Kappel: Nein, ganz gewiß nicht. Ich bedauere, daß Brunner seinen Vorsitz abgibt, und ich bedauere auch, daß er geht. Aber wenn eine Partei, die vorgibt, eine freiheitliche Partei zu sein, eine Ein-Mann-Partei wäre, dann würde es schlecht um sie stehen. Ob Brunner oder Kappel oder ein Dritter – es kann ja wohl nicht sein, daß Schritte dieser einzelnen Personen entscheiden, ob eine Partei weiterbesteht oder nicht.

Es gibt Gerüchte, wonach nicht nur Brunner allein die Partei verlassen will, sondern mit ihm eine Vielzahl von Mitgliedern, auch Führungspersönlichkeiten.

Kappel: Ja, das ist zu erwarten. Es werden Parteifreunde gehen, die über die Querelen in der Partei, die überhaupt nicht hätten sein müssen, enttäuscht sind. Das muß man in Kauf nehmen. Es werden aber auch neue Parteimitglieder dazukommen, und ich bin überzeugt davon, daß die Partei nicht untergeht.

Aber zunächst läuft es auf eine weitere Maginalisierung des BFB hinaus?

Kappel: Nach dem Aufschwung im vorigen Frühjahr ist dieser Rückschlag schlimm genug.

Dann bestreiten Sie also nicht, daß es dazu kommen kann?

Kappel: Natürlich kann es dazu kommen. Ich werde aber alles tun, um eine negative Entwicklung zu verhindern. Was im Augenblick geschieht, ist jedoch alles andere als erfreulich. Es wäre unehrlich, wollte ich meine Sorgen verheimlichen. Nach jedem Sturm kommt aber bekanntlich wieder der blaue Himmel.

Werden Sie versuchen, Manfred Brunner zum Bleiben zu überreden?

Kappel: Nein.

Warum nicht?

Kappel: Ich unterstelle Manfred Brunner, daß er nicht von heute auf morgen oder aus reiner Emotion eine Entscheidung trifft. Er muß wissen, was er entschieden hat, und ich werde ihm nicht reinreden. Wie würde Brunner auch dastehen, wenn er heute eine Ankündigung in die eine Richtung macht und am nächsten Tag eine gegenteilige Entscheidung träfe. Das mute ich ihm nicht zu. Ich denke, Brunner weiß selbst, was und wohin er will.

Wird der neue Vorsitzende des BFB Heiner Kappel heißen?

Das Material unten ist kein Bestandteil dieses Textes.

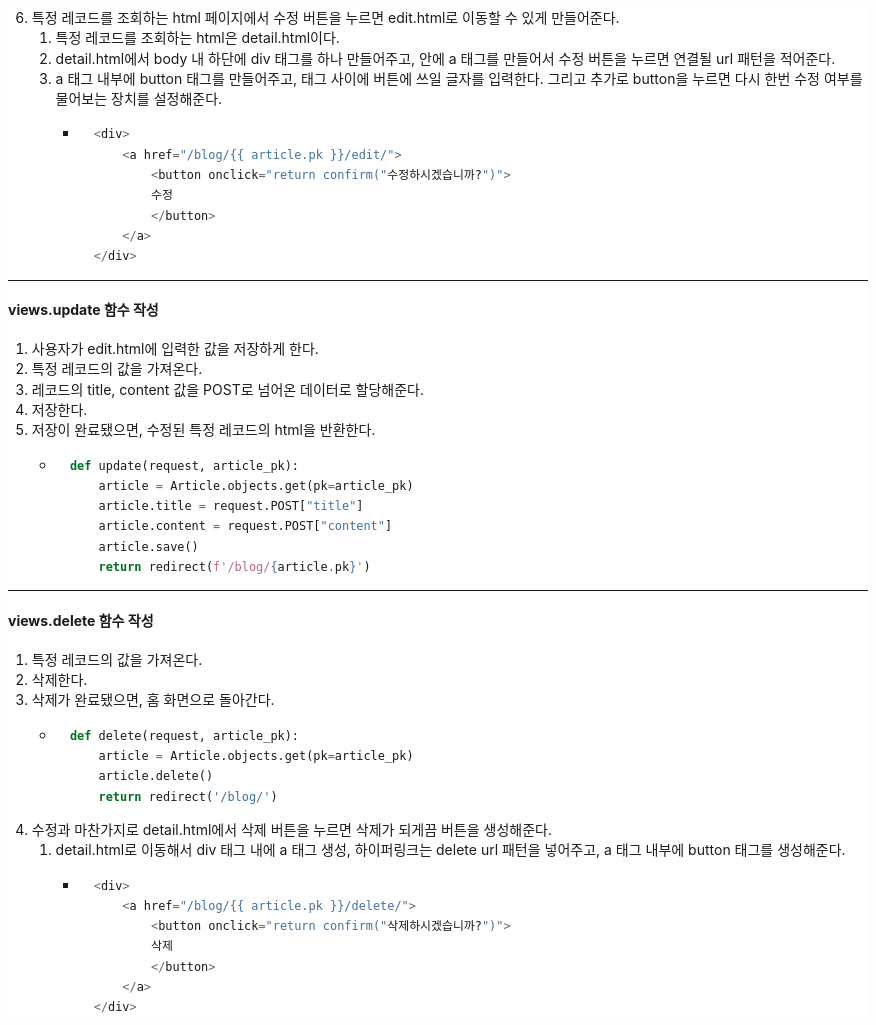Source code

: 6. 특정 레코드를 조회하는 html 페이지에서 수정 버튼을 누르면 edit.html로 이동할 수 있게 만들어준다. 
    1. 특정 레코드를 조회하는 html은 detail.html이다. 
    2. detail.html에서 body 내 하단에 div 태그를 하나 만들어주고, 안에 a 태그를 만들어서 수정 버튼을 누르면 연결될 url 패턴을 적어준다.
    3. a 태그 내부에 button 태그를 만들어주고, 태그 사이에 버튼에 쓰일 글자를 입력한다. 그리고 추가로 button을 누르면 다시 한번 수정 여부를 물어보는 장치를 설정해준다.
        - ```py
            <div>
                <a href="/blog/{{ article.pk }}/edit/"> 
                    <button onclick="return confirm("수정하시겠습니까?")">
                    수정
                    </button>
                </a>
            </div>
            ```

---

#### views.update 함수 작성

1. 사용자가 edit.html에 입력한 값을 저장하게 한다.
2. 특정 레코드의 값을 가져온다.
3. 레코드의 title, content 값을 POST로 넘어온 데이터로 할당해준다. 
4. 저장한다.
5. 저장이 완료됐으면, 수정된 특정 레코드의 html을 반환한다.
    - ```py
        def update(request, article_pk):
            article = Article.objects.get(pk=article_pk)
            article.title = request.POST["title"]
            article.content = request.POST["content"]
            article.save()
            return redirect(f'/blog/{article.pk}')
        ```

---

#### views.delete 함수 작성

1. 특정 레코드의 값을 가져온다.
2. 삭제한다.
3. 삭제가 완료됐으면, 홈 화면으로 돌아간다.
    - ```py
        def delete(request, article_pk):
            article = Article.objects.get(pk=article_pk)
            article.delete()
            return redirect('/blog/')
        ```
4. 수정과 마찬가지로 detail.html에서 삭제 버튼을 누르면 삭제가 되게끔 버튼을 생성해준다.
    1. detail.html로 이동해서 div 태그 내에 a 태그 생성, 하이퍼링크는 delete url 패턴을 넣어주고, a 태그 내부에 button 태그를 생성해준다.
        - ```py
            <div>
                <a href="/blog/{{ article.pk }}/delete/">
                    <button onclick="return confirm("삭제하시겠습니까?")">
                    삭제
                    </button>
                </a>
            </div>
            ```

Kappel: Die Partei muß entscheiden, wer Vorsitzender wird. Ich dränge mich nicht nach diesem Amt. Als wir fusionierten, ging es mir um die Sache und nicht um den Parteivorsitz. Ich werde auch, wenn jetzt eine neue Führung gewählt wird, ganz normal zur Verfügung stehen.

Das heißt im Klartext, Sie werden kandidieren?

Kappel: Wenn ich aufgefordert werde, ja.